As the US SEC deliberates on the approval of 13 Bitcoin spot ETFs, there’s significant activity in Hong Kong, where the Chief Operating Officer of HashKey Group, Livio Weng, discloses that approximately ten fund companies are gearing up to introduce Virtual Asset Spot Exchange-Traded Funds. According to Weng, seven or eight of these companies are well into the advanced stages of preparing for the launch of spot crypto ETFs, marking a notable development in the region’s push to lead Asia as the pioneer market permitting the listing of virtual asset spot ETFs.
This initiative comes in response to a circular issued in December 2023 by the Hong Kong Securities and Futures Commission (SFC) and the Hong Kong Monetary Authority (HKMA). This circular announced their willingness to consider applications for the authorization of virtual asset spot ETFs, reflecting a pivotal shift in the regulatory landscape.
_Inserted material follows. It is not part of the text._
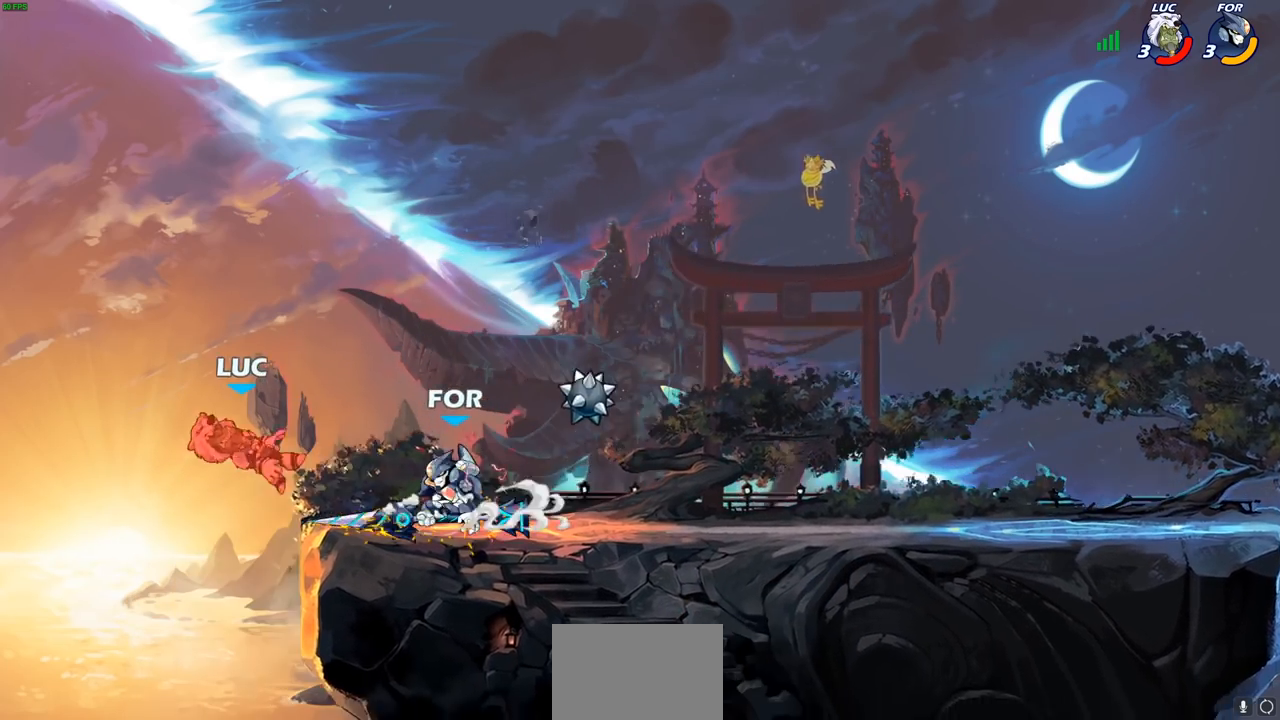
{"buttons": [], "left_stick": "down-left", "right_stick": "center", "events": [[250, "R2", "down"], [383, "left_stick", "down-left"], [467, "R2", "up"]]}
This change signifies a departure from the 2018 regulatory approach, when the SFC initially adopted a stance that restricted the crypto market to “professional-investors only.” Hong Kong’s perspective on digital assets has undergone a noteworthy transformation, with regulators now relaxing restrictions and expanding the scope for investor participation. In a significant move in October, the SFC updated its rule book to enable a broader range of investors to participate in spot-crypto and ETF investments.
Regulators Working to Allow Retail Investors to Buy Spot ETFs
SFC Chief Executive Officer Julia Leung has reinforced this evolving trend, confirming that the regulator is moving forward with the prospect of enabling retail investors to purchase spot crypto ETFs. Leung emphasized the regulatory body’s receptivity to innovative technologies aimed at improving efficiency and enhancing customer experience, as long as the associated risks are properly addressed.
In a joint statement, the SFC and HKMA underscored the swift transformation of the virtual asset landscape, as it integrates further into mainstream finance. The SFC explicitly communicated its readiness to entertain applications for the authorization of other funds with exposure to virtual assets, encompassing VA Spot ETFs. This signals a continued commitment to adapt regulatory frameworks to the dynamic developments within the digital asset space.